Ричи Достян - Тревога
Было оглушающе тихо. Дождь пока не начинал идти…
Когда-то в давние времена самого раннего детства Слава узнал, а может быть, и выдумал, что в пасмурные дни повсюду прячутся расплывчатые глухонемые существа, которых увидеть нельзя, но они есть. Например, в углах под карнизами, между поленницами во дворе, за каменными тумбами, которые торчат по обе стороны ворот.
Слава хотел, чтобы пошел дождь, пока все еще спят. Он любил дождь. Он родился и вырос в Ленинграде, и летний дождь был чем-то прекрасным, от чего все вокруг меняется и блестит. И не видно грязи, потому что сама она сверкает, а дома, деревья, тумбы, громоздкие мусорные урны, которыми обставлен весь Ленинград, почтовые ящики, скамейки на бульварах, живые водосточные трубы, камень, и асфальт, и люди — полны ожидания. Только люди ждут, когда перестанет дождь, а Слава, всей душой прилипая к улице, ждет, когда наконец она останется одна.

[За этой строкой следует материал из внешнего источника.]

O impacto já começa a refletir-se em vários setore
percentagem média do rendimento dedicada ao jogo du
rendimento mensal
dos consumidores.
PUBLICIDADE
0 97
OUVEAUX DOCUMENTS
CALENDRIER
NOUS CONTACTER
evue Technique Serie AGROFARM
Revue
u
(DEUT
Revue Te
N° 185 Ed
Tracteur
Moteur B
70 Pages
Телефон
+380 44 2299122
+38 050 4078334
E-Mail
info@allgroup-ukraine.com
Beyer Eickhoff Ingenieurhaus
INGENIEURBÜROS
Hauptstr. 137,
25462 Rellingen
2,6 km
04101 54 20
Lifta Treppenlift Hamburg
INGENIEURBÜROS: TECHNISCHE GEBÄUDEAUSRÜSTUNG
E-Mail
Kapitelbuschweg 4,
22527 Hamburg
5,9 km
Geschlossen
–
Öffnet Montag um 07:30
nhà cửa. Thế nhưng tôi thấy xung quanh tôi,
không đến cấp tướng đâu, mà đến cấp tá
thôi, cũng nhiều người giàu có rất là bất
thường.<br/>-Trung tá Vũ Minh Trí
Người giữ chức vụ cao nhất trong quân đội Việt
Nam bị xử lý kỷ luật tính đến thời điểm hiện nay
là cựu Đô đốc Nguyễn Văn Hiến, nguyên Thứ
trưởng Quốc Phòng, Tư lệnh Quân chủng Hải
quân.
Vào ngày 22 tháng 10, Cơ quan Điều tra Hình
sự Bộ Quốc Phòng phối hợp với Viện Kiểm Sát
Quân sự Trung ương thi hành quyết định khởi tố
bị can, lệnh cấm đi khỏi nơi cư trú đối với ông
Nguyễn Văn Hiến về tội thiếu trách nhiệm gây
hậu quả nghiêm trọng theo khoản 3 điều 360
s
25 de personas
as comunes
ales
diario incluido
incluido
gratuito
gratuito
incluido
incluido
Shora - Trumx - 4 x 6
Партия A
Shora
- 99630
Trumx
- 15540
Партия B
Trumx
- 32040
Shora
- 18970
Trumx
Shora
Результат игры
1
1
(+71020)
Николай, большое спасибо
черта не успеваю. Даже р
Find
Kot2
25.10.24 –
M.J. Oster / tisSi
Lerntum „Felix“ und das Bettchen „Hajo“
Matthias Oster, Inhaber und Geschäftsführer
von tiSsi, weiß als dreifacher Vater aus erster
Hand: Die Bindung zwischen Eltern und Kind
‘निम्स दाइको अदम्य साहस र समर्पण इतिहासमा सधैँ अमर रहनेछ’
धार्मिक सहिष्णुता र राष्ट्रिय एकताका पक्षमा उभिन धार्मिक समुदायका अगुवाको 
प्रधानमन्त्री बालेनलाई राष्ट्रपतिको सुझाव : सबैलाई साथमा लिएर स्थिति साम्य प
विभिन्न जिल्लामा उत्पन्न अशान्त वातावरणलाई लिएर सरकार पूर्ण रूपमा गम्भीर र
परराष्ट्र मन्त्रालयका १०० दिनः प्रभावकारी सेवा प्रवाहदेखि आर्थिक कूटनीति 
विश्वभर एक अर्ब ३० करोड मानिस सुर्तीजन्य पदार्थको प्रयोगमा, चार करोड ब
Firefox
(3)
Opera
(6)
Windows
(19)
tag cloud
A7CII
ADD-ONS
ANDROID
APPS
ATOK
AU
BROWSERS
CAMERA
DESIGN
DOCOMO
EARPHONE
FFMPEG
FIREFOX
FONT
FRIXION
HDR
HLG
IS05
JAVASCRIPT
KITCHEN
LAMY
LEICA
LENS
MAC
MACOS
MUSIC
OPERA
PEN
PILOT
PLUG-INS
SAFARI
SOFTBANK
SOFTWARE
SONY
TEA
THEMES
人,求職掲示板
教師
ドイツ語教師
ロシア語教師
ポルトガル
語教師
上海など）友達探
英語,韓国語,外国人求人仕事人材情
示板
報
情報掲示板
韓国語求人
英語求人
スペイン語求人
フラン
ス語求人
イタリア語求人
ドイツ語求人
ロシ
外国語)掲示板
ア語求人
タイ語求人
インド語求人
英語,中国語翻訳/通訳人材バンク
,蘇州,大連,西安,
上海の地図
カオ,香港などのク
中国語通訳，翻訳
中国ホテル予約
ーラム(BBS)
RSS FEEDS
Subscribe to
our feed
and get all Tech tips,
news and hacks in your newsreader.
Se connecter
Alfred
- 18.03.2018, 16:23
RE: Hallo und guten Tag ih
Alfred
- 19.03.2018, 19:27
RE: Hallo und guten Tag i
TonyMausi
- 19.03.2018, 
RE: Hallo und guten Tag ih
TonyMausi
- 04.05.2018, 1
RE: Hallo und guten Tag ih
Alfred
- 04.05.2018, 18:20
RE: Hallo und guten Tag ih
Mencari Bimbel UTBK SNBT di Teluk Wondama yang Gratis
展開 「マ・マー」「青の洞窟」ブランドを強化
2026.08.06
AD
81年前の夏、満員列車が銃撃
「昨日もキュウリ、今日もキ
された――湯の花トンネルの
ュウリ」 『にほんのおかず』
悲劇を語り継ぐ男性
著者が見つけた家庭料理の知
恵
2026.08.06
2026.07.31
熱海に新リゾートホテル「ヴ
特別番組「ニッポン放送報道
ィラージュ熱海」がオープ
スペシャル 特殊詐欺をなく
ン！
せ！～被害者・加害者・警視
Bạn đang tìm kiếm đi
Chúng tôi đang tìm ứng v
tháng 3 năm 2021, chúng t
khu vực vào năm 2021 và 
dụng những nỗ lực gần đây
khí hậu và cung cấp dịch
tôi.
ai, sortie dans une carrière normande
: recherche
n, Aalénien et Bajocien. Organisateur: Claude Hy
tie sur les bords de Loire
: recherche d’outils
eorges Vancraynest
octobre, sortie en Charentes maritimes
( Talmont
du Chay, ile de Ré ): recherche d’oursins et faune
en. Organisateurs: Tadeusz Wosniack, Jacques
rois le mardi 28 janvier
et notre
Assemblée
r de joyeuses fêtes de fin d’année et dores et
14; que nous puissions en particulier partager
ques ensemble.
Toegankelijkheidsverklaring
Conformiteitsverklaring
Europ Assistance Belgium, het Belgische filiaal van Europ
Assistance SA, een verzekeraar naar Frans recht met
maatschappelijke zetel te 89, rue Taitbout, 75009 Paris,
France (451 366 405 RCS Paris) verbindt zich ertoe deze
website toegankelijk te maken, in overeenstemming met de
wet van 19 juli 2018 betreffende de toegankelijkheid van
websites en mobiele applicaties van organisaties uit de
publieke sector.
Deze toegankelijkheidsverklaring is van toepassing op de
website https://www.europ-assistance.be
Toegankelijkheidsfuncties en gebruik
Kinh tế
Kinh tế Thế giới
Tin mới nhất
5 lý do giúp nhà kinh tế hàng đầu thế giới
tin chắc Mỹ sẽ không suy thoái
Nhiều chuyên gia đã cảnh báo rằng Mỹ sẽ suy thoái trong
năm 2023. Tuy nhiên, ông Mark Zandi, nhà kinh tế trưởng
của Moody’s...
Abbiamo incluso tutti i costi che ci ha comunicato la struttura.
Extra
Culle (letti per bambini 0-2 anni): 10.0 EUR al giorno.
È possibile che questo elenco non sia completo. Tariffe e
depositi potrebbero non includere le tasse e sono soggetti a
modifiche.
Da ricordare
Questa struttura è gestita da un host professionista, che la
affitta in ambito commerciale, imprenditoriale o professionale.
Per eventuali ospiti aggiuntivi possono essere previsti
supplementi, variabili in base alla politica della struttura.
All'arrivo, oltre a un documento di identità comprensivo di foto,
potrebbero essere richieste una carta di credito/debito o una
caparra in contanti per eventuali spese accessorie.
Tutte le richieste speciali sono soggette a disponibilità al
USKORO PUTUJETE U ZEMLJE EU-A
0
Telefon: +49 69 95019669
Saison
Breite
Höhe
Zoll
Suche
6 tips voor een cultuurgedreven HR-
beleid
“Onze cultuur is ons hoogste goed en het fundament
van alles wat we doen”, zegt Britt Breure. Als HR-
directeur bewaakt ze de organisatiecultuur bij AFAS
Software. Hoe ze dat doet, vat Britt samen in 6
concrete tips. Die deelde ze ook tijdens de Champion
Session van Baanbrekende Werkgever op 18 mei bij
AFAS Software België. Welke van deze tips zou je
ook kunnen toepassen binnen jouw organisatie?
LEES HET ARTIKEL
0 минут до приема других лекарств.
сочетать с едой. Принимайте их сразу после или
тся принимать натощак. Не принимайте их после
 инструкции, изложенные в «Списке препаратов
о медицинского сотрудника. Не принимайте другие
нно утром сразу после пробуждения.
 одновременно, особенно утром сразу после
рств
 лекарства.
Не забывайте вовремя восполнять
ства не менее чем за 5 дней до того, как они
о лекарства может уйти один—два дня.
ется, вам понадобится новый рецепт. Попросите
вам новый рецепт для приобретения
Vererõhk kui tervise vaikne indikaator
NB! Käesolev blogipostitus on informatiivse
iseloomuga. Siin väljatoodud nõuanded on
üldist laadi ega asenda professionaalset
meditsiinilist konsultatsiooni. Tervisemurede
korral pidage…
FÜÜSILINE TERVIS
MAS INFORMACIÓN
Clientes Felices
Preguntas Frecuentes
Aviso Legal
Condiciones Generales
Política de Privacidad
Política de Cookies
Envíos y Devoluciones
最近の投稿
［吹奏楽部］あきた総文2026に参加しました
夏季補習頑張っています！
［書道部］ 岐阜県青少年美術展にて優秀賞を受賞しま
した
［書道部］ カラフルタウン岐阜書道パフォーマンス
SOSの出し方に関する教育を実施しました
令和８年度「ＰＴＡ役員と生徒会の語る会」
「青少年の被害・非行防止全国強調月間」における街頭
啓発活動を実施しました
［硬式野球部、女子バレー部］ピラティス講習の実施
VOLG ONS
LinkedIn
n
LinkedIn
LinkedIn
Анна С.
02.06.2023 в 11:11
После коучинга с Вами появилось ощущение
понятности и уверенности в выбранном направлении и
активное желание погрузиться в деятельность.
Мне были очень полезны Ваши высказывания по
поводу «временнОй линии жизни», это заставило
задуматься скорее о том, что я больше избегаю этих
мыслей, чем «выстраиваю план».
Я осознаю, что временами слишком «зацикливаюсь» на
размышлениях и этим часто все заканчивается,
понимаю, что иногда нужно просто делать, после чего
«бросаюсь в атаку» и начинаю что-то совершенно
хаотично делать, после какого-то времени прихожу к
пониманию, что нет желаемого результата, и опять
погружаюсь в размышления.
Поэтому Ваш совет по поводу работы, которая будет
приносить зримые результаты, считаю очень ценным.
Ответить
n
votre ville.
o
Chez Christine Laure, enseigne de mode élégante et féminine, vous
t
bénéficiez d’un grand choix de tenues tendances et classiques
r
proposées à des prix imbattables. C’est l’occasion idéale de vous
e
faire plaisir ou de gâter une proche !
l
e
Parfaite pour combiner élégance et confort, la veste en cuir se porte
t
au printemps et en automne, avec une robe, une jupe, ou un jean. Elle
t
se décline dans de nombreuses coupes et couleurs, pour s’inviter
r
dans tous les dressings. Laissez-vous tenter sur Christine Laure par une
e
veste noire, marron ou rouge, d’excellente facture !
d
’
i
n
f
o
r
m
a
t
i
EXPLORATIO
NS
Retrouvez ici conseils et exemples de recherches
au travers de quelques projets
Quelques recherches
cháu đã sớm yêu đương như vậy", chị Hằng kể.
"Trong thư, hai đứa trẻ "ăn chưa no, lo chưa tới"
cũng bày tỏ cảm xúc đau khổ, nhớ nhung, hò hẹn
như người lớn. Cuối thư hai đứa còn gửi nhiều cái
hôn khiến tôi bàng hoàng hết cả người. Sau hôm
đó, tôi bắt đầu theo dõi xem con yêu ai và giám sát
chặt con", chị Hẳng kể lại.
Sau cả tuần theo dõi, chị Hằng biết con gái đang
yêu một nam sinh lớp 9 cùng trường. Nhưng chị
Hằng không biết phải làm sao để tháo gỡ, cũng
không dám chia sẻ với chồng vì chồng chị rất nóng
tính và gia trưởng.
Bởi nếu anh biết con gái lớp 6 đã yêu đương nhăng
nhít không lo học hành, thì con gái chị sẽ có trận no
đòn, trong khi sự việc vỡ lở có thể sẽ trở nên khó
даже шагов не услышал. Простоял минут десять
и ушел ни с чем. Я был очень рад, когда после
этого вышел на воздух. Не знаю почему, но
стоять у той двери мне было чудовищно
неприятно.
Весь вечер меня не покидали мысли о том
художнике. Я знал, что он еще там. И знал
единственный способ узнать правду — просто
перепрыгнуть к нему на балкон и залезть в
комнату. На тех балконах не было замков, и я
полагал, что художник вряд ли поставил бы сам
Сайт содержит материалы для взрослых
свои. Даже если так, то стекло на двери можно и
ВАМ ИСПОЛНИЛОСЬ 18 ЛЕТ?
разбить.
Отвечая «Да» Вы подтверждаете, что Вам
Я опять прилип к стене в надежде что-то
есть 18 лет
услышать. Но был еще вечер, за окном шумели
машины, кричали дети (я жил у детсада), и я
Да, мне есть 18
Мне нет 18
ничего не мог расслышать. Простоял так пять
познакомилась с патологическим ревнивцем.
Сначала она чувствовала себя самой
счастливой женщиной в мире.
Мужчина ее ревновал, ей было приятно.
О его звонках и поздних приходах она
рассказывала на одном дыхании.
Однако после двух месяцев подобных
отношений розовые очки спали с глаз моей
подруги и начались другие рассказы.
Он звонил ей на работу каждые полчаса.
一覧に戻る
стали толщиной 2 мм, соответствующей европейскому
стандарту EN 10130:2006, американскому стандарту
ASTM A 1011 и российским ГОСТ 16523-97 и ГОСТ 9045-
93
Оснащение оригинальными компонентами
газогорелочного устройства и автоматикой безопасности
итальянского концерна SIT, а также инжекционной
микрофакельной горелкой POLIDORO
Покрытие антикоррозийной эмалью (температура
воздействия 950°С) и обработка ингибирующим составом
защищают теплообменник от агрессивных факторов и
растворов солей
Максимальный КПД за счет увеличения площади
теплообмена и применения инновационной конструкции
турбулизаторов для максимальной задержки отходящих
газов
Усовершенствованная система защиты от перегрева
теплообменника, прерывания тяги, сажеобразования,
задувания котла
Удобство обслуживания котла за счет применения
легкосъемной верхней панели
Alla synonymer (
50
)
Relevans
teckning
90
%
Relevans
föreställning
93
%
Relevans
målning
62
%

Неповоротливое небо все еще сидело на крыше хозяйского домика, не давая надежды, что когда-нибудь поднимется.
И Слава подниматься не хотел. Обычно желание действовать приходило к нему вместе с сознанием, что уже не спит, а сегодня совершенно неожиданно весь он вдруг разомлел, опустил веки и так, с закрытыми глазами, заулыбался вчерашнему дню…
…Он снова был в оболочке радости, которая непривычно поднимала его в собственных глазах. Думая о Вике, он становился до того стоящим и новым, что не хотелось жить на самом деле. Не хотелось даже поскорее увидеть ее — пускай спит! Сейчас предпочитал ту, что существует за прикрытыми веками.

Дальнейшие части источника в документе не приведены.